Josh Crummer is a poet from Saginaw, Michigan. His debut poetry collection, We Are the Raiders, released January 2022. He is currently at work on his second collection, and when he’s not working as a corporate writer by day, he’s teaching college composition at night.
Truth, Justice & Building a Better Tomorrow
Superman’s PR team quit last month. Since he came out as bi his Twitter page is full of trolls posting death threats every three seconds. Nothing personal; the heat was just too much. Not all posted how God will send him to hell – So many comments demanding answers; ‘truth, justice and the American way’ versus twenty-years in the Middle East; freedom to infect and overrun the ER; rising waters in the grocery store and the ocean; a near-overthrown capitol, a twice-impeached ex-president casting his orange visage over Congress like Lex Luthor in a retirement home. But Jon Kent’s still young; still tracing his contoured biceps in disbelief before his bedroom mirror; still shunning X-ray vision to find his haters and, when Lois is asleep, training to nod his head; keep his eyes open. He can’t hurl these problems into the sun same as his country can’t do one trick to restore its image (villains hate him!) but he can revise his late dad’s motto; not over-promise the best but over-deliver better one good deed at a time. A task as daunting and courageous as leaving the closet, calling America to an intervention; a mortal man in boxing gloves and shorts fighting the Man of Steel himself.
This Poem is a JRPG
and it begins mid-day; our orphaned teen hero sleeping past noon before fleeing bungalows and fields set ablaze by the Evil King, vowing revenge. Halfway through the intro, we meet a gentle girl; our protagonist’s age who just escaped her father’s throne to share an ancient prophecy: Darkness rises every thousand years and it’s year 999.9. No one looks twice while this poem hefts his big-ass sword into cobbled ports, lost alley slums, ancestral inns adding fifty gold to their inflating price. And after countless fights against floating fish, giant plants, golems, snakes and soldiers, we learn the true villain wasn’t the king but his number two, angelic form paired with pipe organs and Latin chorus, stopped at the final hour by this poem’s blade. These insurmountable crises of our age – Climate change, pandemic, recession mean little to this little hero poem since our heroes exist only as zeroes and ones, paper and pen. The whimsical rules in their world – Landmasses snug in a rectangle map, no matter the language, your currency welcome; rumors spread fast as your endgame airship – a trusted escape. And these lines, an endgame itself, feature a closing score – As spiky-hair hero and princess embrace, triumphant violin and minor chords combine for a curtain call of feels: pastoral fields, lightly shushing brooks, quiet sun-filled mornings spent sleeping in.
Rule No. 8
“Rule No. 8: …In some schools, they’ll give you as many times as you want to get the right answer.
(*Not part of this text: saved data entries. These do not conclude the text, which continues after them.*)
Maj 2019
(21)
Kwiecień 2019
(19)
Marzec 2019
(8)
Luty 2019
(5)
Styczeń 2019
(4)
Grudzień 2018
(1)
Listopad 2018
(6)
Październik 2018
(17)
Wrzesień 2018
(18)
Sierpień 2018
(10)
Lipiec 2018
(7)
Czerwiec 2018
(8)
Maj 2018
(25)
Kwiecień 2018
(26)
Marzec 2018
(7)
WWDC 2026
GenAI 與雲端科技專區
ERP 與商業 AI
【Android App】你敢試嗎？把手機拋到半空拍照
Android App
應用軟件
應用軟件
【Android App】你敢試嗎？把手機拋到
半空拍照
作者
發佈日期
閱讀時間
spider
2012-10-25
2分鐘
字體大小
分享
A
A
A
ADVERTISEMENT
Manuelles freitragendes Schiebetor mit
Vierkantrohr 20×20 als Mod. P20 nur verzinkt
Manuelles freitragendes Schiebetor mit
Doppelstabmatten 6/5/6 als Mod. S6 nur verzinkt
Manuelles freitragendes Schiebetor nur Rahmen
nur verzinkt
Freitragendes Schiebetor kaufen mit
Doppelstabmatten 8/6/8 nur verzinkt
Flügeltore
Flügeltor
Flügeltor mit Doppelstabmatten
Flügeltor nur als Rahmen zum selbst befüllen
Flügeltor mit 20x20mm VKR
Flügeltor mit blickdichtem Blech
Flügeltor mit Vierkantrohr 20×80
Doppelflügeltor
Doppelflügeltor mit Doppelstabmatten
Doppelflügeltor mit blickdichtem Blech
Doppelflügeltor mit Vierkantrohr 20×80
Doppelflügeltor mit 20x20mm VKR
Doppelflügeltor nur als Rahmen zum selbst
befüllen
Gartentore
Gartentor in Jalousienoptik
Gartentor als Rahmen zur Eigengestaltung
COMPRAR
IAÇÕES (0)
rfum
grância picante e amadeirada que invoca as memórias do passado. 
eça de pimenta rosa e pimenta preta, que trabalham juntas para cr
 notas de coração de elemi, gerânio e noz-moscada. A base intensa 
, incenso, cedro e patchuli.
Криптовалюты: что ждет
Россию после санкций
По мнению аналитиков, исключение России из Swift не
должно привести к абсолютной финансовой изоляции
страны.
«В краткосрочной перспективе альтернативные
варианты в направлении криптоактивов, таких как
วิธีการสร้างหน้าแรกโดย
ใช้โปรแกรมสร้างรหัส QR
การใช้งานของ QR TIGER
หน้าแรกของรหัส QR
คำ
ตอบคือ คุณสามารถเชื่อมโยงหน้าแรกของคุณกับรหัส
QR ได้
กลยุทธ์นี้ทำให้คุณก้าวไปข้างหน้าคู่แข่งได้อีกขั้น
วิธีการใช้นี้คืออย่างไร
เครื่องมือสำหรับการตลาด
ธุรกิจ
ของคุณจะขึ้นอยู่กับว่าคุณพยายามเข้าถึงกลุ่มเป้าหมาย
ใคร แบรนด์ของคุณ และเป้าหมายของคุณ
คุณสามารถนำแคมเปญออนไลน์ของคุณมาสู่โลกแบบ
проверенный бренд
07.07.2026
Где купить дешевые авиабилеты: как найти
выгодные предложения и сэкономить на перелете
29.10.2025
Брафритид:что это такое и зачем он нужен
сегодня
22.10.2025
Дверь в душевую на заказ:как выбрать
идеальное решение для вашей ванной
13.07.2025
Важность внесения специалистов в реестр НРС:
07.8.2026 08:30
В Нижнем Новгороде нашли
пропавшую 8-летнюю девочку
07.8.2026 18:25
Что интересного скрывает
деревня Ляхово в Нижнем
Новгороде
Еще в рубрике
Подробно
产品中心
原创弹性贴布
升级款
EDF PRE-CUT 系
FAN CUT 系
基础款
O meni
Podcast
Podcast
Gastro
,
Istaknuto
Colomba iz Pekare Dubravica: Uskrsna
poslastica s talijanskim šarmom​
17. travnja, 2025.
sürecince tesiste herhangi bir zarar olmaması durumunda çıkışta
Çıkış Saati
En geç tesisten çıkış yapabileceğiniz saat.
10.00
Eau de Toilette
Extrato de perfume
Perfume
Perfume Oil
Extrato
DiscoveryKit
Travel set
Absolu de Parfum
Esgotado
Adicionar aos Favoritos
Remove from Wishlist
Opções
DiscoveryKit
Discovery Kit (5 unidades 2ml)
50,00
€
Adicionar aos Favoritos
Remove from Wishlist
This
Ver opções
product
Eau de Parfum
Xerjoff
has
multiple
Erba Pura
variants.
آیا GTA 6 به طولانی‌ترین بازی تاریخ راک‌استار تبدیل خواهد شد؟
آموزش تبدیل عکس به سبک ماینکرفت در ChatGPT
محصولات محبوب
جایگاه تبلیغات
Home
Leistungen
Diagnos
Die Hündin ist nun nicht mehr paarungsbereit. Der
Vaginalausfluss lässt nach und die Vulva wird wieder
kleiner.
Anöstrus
Failing grades have been abolished and class valedictorians scrapped, lest anyone’s feelings be hurt. This, of course, bears not the slightest resemblance to anything in real life.”– Charles J. Sykes; often misattributed to Bill Gates
He’s wrong, you know. Bumblebees bump windowpanes all the time. Kids beg for candy; not a minute in jail. Boss marks copy docs in red. This very poem; so many drafts… Of course mistakes get made. If Audrey’s father never took initiative, promised he’d shoot me dead if I rang his doorbell in a rented tux while we built her homecoming float, I’d never know my dick was evil. Might’ve lived my life thinking fathers counting stars, polishing pistols, dreaming boys’ purple necks in their hands was a myth. How bold it is, years later, to unlearn that dismissive bullshit: That welcome to the real world noise when it felt every mistaken intent every older man’s overreaction was justified by the universe. Yet his lesson; his answer to a question I never asked bumps my windows, hides in my cart – keeps me awake as stars stalk my porch.